**EXERCISE INSTRUCTIONS:**
**a.** List every element name used in the markup that follows the word "over" in the message about XML attributes and elements.
**b.** Pick up the message about XML attributes and elements right after its last sentence, and extend it in the same technical voice.

**SELECTED EXCERPT:**
=== Section Start ===
[Forgive me if this duplicates. My mailer claims I sent it, but I never got it and I don't see it in the archives]
Gregor Hagedorn writes:
It is difficult to add information about obovate or length. Noel already noted that we may be running into this "properties of properties" problem.
General question: Is there any reason why attributes exist at all? What is the advantage of
<leaf shape="obovate" length_mm="31"/>
over
<leaf> <shape>obovate</shape> <length>31</length> <MeasurementUnit>mm</MeasurementUnit>=" </leaf>
Popular wisdom often asserts there is no difference, but there are important differences for database work which are less so (except 1 below) for documents (hence the popular wisdom). These things are true of attributes in XML but not necessarily of elements (the tags + stuff between them) depending on the grammar defining the vocabulary:
1. Attributes are order independent
2. There can only be one attribute,value pair for each attribute.
=== Section End ===
**RECORD SET:**
=== Section Start ===
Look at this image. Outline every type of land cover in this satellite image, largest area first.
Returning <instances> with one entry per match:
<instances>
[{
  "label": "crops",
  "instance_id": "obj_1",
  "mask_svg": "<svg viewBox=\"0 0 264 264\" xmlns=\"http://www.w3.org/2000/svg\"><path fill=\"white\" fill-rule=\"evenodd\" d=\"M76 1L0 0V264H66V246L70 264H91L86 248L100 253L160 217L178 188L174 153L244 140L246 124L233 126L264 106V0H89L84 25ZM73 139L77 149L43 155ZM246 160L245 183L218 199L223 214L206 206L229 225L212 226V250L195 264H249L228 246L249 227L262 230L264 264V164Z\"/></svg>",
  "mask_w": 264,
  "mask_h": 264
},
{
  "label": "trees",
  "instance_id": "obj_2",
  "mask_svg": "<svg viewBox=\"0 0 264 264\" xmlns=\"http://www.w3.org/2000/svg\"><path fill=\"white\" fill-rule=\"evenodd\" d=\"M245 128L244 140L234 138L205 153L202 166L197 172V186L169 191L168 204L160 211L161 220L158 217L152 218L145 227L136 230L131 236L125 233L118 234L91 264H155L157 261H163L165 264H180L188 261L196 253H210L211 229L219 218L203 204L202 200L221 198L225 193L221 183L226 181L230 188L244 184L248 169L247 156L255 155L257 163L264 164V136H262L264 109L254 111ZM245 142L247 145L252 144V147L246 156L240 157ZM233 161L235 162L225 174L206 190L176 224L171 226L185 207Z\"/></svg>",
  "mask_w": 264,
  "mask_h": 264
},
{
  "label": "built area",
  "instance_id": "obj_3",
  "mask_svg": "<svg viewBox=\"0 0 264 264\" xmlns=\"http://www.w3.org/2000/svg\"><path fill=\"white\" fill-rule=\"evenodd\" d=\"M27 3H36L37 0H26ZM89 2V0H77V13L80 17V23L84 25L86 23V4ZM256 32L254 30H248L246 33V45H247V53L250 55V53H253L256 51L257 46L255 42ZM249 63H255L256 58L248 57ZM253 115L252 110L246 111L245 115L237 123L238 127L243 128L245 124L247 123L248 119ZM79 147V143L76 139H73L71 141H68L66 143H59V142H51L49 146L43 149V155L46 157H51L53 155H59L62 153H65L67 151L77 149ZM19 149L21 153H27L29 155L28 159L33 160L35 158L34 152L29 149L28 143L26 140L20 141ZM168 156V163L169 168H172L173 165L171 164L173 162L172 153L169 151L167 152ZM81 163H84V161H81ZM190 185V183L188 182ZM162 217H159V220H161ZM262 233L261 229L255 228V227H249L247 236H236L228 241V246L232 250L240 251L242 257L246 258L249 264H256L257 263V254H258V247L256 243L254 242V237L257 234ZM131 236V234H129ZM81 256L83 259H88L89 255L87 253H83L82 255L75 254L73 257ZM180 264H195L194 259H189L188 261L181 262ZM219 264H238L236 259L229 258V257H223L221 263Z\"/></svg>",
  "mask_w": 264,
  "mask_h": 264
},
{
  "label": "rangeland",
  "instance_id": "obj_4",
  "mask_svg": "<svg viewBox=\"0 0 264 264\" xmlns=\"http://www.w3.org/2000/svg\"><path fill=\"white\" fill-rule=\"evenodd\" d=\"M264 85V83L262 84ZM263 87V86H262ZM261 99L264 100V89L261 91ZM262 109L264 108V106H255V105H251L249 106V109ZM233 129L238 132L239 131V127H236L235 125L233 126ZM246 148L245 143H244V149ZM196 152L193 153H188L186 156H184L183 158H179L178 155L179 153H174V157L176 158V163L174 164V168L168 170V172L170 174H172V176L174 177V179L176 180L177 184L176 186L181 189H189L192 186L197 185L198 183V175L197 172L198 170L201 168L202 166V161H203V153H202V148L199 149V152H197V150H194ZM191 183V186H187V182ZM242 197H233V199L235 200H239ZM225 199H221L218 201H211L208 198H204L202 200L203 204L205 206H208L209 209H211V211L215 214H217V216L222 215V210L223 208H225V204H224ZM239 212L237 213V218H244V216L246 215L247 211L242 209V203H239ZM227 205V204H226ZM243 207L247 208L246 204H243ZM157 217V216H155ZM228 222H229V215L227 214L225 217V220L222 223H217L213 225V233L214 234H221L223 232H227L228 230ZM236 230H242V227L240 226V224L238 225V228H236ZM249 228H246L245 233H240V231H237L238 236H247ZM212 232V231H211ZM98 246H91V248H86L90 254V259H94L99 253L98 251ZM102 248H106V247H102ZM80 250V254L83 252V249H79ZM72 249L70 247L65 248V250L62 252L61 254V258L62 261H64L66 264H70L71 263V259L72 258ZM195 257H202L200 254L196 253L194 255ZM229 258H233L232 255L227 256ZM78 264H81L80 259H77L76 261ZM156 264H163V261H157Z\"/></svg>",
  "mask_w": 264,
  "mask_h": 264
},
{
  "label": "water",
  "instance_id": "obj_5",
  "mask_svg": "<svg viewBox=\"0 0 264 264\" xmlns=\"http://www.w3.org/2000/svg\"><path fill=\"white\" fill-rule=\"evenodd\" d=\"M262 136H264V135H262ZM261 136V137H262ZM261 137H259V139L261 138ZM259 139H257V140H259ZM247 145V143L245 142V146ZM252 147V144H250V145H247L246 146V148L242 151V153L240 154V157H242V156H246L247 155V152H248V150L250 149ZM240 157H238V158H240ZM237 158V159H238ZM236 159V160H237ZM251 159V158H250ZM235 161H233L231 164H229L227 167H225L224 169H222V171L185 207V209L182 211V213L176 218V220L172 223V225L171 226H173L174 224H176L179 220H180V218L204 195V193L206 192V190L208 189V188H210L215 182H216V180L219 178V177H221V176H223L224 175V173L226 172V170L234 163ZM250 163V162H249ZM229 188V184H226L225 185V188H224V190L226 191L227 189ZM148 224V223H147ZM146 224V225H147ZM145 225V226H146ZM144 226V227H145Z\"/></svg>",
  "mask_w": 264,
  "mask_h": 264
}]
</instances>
=== Section End ===
**ANSWERS TO EACH TASK:**
**a.** leaf, shape, length, MeasurementUnit

**b.**
3. With DTD's (which are the wrong thing to consider here but that is another story), you can enumerate the permitted values of attributes. You can work around this for elements but it may be pointless, verbose, and fragile, especially because of the order dependence of elements.
4. (Subtle and technical)References to XML objects essentially must appear as attributes. This is the only way you can get non-tree graph structure in XML documents, and also is the way you would make a data value conveniently be another object. So if "obvate" were actually some complex object that held more information, you would probably find it named as the value of an "idref", not as text data. While specimen and species documents may prove to representable by trees, keys probably will not be.